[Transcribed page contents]
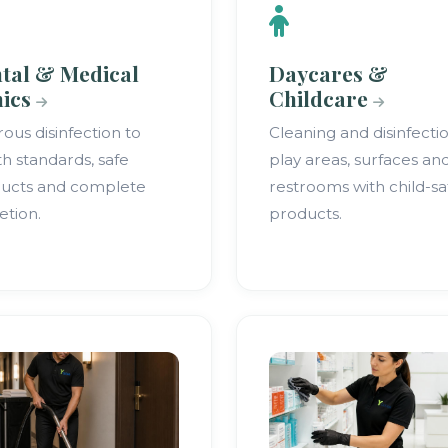
tal & Medical
Daycares &
nics
Childcare
rous disinfection to
Cleaning and disinfecti
th standards, safe
play areas, surfaces an
ucts and complete
restrooms with child-sa
etion.
products.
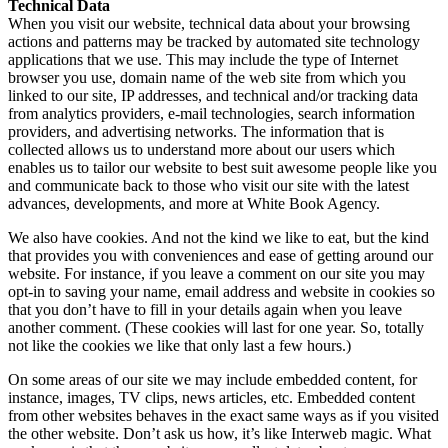
Technical Data
When you visit our website, technical data about your browsing
actions and patterns may be tracked by automated site technology
applications that we use. This may include the type of Internet
browser you use, domain name of the web site from which you
linked to our site, IP addresses, and technical and/or tracking data
from analytics providers, e-mail technologies, search information
providers, and advertising networks. The information that is
collected allows us to understand more about our users which
enables us to tailor our website to best suit awesome people like you
and communicate back to those who visit our site with the latest
advances, developments, and more at White Book Agency.
We also have cookies. And not the kind we like to eat, but the kind
that provides you with conveniences and ease of getting around our
website. For instance, if you leave a comment on our site you may
opt-in to saving your name, email address and website in cookies so
that you don’t have to fill in your details again when you leave
another comment. (These cookies will last for one year. So, totally
not like the cookies we like that only last a few hours.)
On some areas of our site we may include embedded content, for
instance, images, TV clips, news articles, etc. Embedded content
from other websites behaves in the exact same ways as if you visited
the other website. Don’t ask us how, it’s like Interweb magic. What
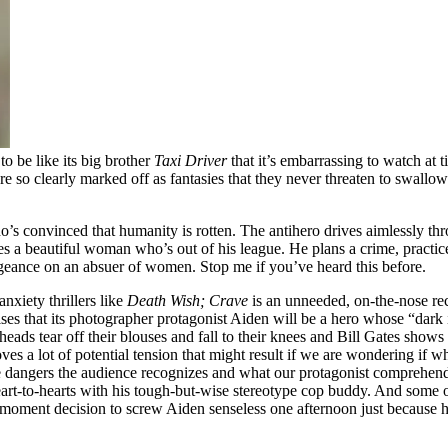
to be like its big brother
Taxi Driver
that it’s embarrassing to watch at t
re so clearly marked off as fantasies that they never threaten to swallow
’s convinced that humanity is rotten. The antihero drives aimlessly thro
 a beautiful woman who’s out of his league. He plans a crime, practice
geance on an absuer of women. Stop me if you’ve heard this before.
nxiety thrillers like
Death Wish;
Crave
is an unneeded, on-the-nose re
s that its photographer protagonist Aiden will be a hero whose “dark imag
ads tear off their blouses and fall to their knees and Bill Gates shows 
moves a lot of potential tension that might result if we are wondering if 
 dangers the audience recognizes and what our protagonist comprehends;
heart-to-hearts with his tough-but-wise stereotype cop buddy. And some of
he-moment decision to screw Aiden senseless one afternoon just because 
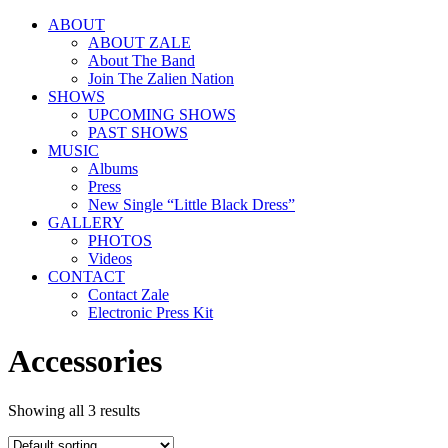
ABOUT
ABOUT ZALE
About The Band
Join The Zalien Nation
SHOWS
UPCOMING SHOWS
PAST SHOWS
MUSIC
Albums
Press
New Single “Little Black Dress”
GALLERY
PHOTOS
Videos
CONTACT
Contact Zale
Electronic Press Kit
Accessories
Showing all 3 results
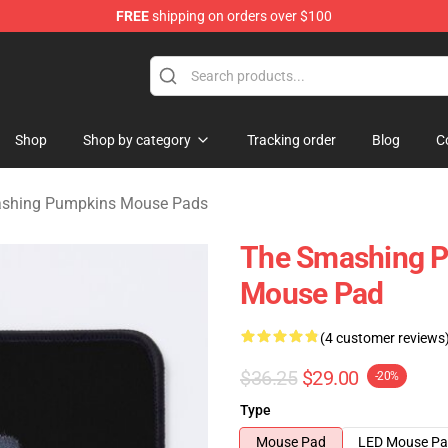
FREE
shipping on orders over $100
ng Pumpkins Merchandise Shop
Shop
Shop by category
Tracking order
Blog
C
shing Pumpkins Mouse Pads
The Smashing 
Mouse Pad
(4 customer reviews
$36.25
$29.00
-20%
Type
Mouse Pad
LED Mouse P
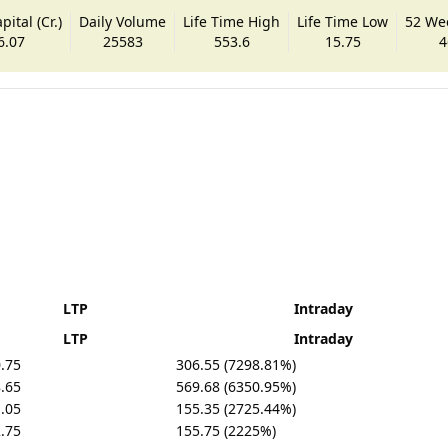
ital (Cr.)
Daily Volume
Life Time High
Life Time Low
52 We
6.07
25583
553.6
15.75
4
LTP
Intraday
LTP
Intraday
.75
306.55 (7298.81%)
.65
569.68 (6350.95%)
.05
155.35 (2725.44%)
.75
155.75 (2225%)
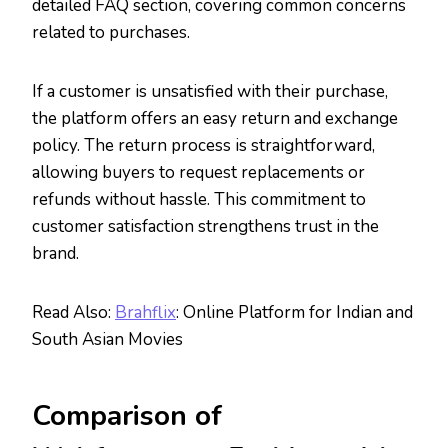
detailed FAQ section, covering common concerns
related to purchases.
If a customer is unsatisfied with their purchase,
the platform offers an easy return and exchange
policy. The return process is straightforward,
allowing buyers to request replacements or
refunds without hassle. This commitment to
customer satisfaction strengthens trust in the
brand.
Read Also:
Brahflix
: Online Platform for Indian and
South Asian Movies
Comparison of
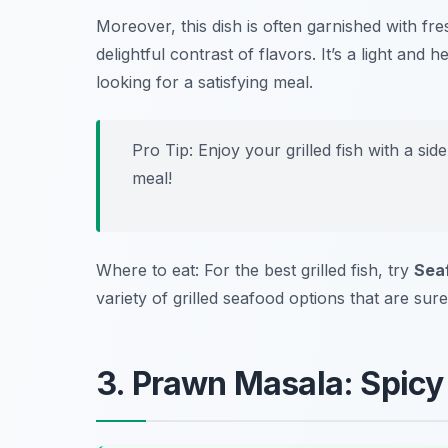
Moreover, this dish is often garnished with fr
delightful contrast of flavors. It’s a light and
looking for a satisfying meal.
Pro Tip: Enjoy your grilled fish with a si
meal!
Where to eat: For the best grilled fish, try
Seaf
variety of grilled seafood options that are sure
3. Prawn Masala: Spicy 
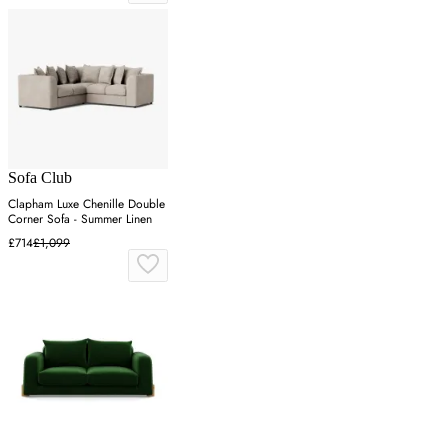
Sofa Club
Clapham Luxe Chenille Double
Corner Sofa - Summer Linen
£714
£1,099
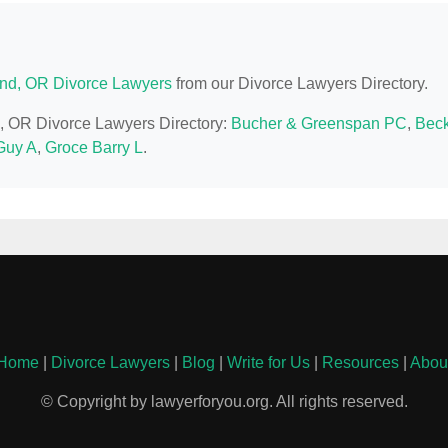
and, OR Divorce Lawyers
from our Divorce Lawyers Directory.
nd, OR Divorce Lawyers Directory:
Bucher & Greenspan PC
,
Bec
Guy A
,
Groce Barry L
.
Home
|
Divorce Lawyers
|
Blog
|
Write for Us
|
Resources
|
Abou
© Copyright by lawyerforyou.org. All rights reserved.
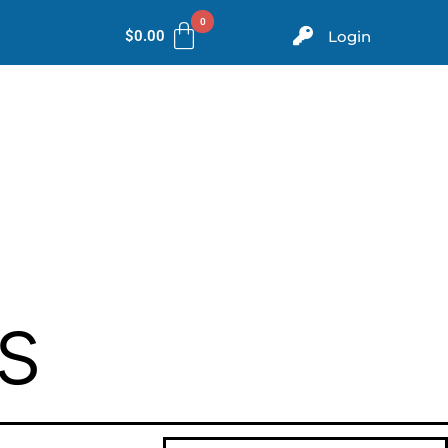
$
0.00
Login
ms
Evidence
Store
Contact
s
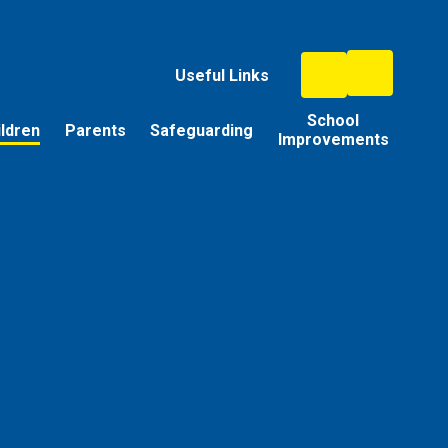
Useful Links
School
ildren
Parents
Safeguarding
Improvements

ABOUT THIS TASK => Can you transcribe every line of the material above word for word, leaving the pictures out of your answer?

THE COMPLETED TASK =>
tal & Medical
Daycares &
nics
Childcare
rous disinfection to
Cleaning and disinfecti
th standards, safe
play areas, surfaces an
ucts and complete
restrooms with child-sa
etion.
products.
Technical Data
When you visit our website, technical data about your browsing
actions and patterns may be tracked by automated site technology
applications that we use. This may include the type of Internet
browser you use, domain name of the web site from which you
linked to our site, IP addresses, and technical and/or tracking data
from analytics providers, e-mail technologies, search information
providers, and advertising networks. The information that is
collected allows us to understand more about our users which
enables us to tailor our website to best suit awesome people like you
and communicate back to those who visit our site with the latest
advances, developments, and more at White Book Agency.
We also have cookies. And not the kind we like to eat, but the kind
that provides you with conveniences and ease of getting around our
website. For instance, if you leave a comment on our site you may
opt-in to saving your name, email address and website in cookies so
that you don’t have to fill in your details again when you leave
another comment. (These cookies will last for one year. So, totally
not like the cookies we like that only last a few hours.)
On some areas of our site we may include embedded content, for
instance, images, TV clips, news articles, etc. Embedded content
from other websites behaves in the exact same ways as if you visited
the other website. Don’t ask us how, it’s like Interweb magic. What
to be like its big brother
Taxi Driver
that it’s embarrassing to watch at t
re so clearly marked off as fantasies that they never threaten to swallow
’s convinced that humanity is rotten. The antihero drives aimlessly thro
 a beautiful woman who’s out of his league. He plans a crime, practice
geance on an absuer of women. Stop me if you’ve heard this before.
nxiety thrillers like
Death Wish;
Crave
is an unneeded, on-the-nose re
s that its photographer protagonist Aiden will be a hero whose “dark imag
ads tear off their blouses and fall to their knees and Bill Gates shows 
moves a lot of potential tension that might result if we are wondering if 
 dangers the audience recognizes and what our protagonist comprehends;
heart-to-hearts with his tough-but-wise stereotype cop buddy. And some of
he-moment decision to screw Aiden senseless one afternoon just because 
ABOUT
ABOUT ZALE
About The Band
Join The Zalien Nation
SHOWS
UPCOMING SHOWS
PAST SHOWS
MUSIC
Albums
Press
New Single “Little Black Dress”
GALLERY
PHOTOS
Videos
CONTACT
Contact Zale
Electronic Press Kit
Accessories
Showing all 3 results
FREE
shipping on orders over $100
ng Pumpkins Merchandise Shop
Shop
Shop by category
Tracking order
Blog
C
shing Pumpkins Mouse Pads
The Smashing 
Mouse Pad
(4 customer reviews
$36.25
$29.00
-20%
Type
Mouse Pad
LED Mouse P
ital (Cr.)
Daily Volume
Life Time High
Life Time Low
52 We
6.07
25583
553.6
15.75
4
LTP
Intraday
LTP
Intraday
.75
306.55 (7298.81%)
.65
569.68 (6350.95%)
.05
155.35 (2725.44%)
.75
155.75 (2225%)
detailed FAQ section, covering common concerns
related to purchases.
If a customer is unsatisfied with their purchase,
the platform offers an easy return and exchange
policy. The return process is straightforward,
allowing buyers to request replacements or
refunds without hassle. This commitment to
customer satisfaction strengthens trust in the
brand.
Read Also:
Brahflix
: Online Platform for Indian and
South Asian Movies
Comparison of
Moreover, this dish is often garnished with fr
delightful contrast of flavors. It’s a light and
looking for a satisfying meal.
Pro Tip: Enjoy your grilled fish with a si
meal!
Where to eat: For the best grilled fish, try
Seaf
variety of grilled seafood options that are sure
3. Prawn Masala: Spicy 
Sofa Club
Clapham Luxe Chenille Double
Corner Sofa - Summer Linen
£714
£1,099
and, OR Divorce Lawyers
from our Divorce Lawyers Directory.
nd, OR Divorce Lawyers Directory:
Bucher & Greenspan PC
,
Bec
Guy A
,
Groce Barry L
.
Home
|
Divorce Lawyers
|
Blog
|
Write for Us
|
Resources
|
Abou
© Copyright by lawyerforyou.org. All rights reserved.
$
0.00
Login
ms
Evidence
Store
Contact
s
Useful Links
School
ildren
Parents
Safeguarding
Improvements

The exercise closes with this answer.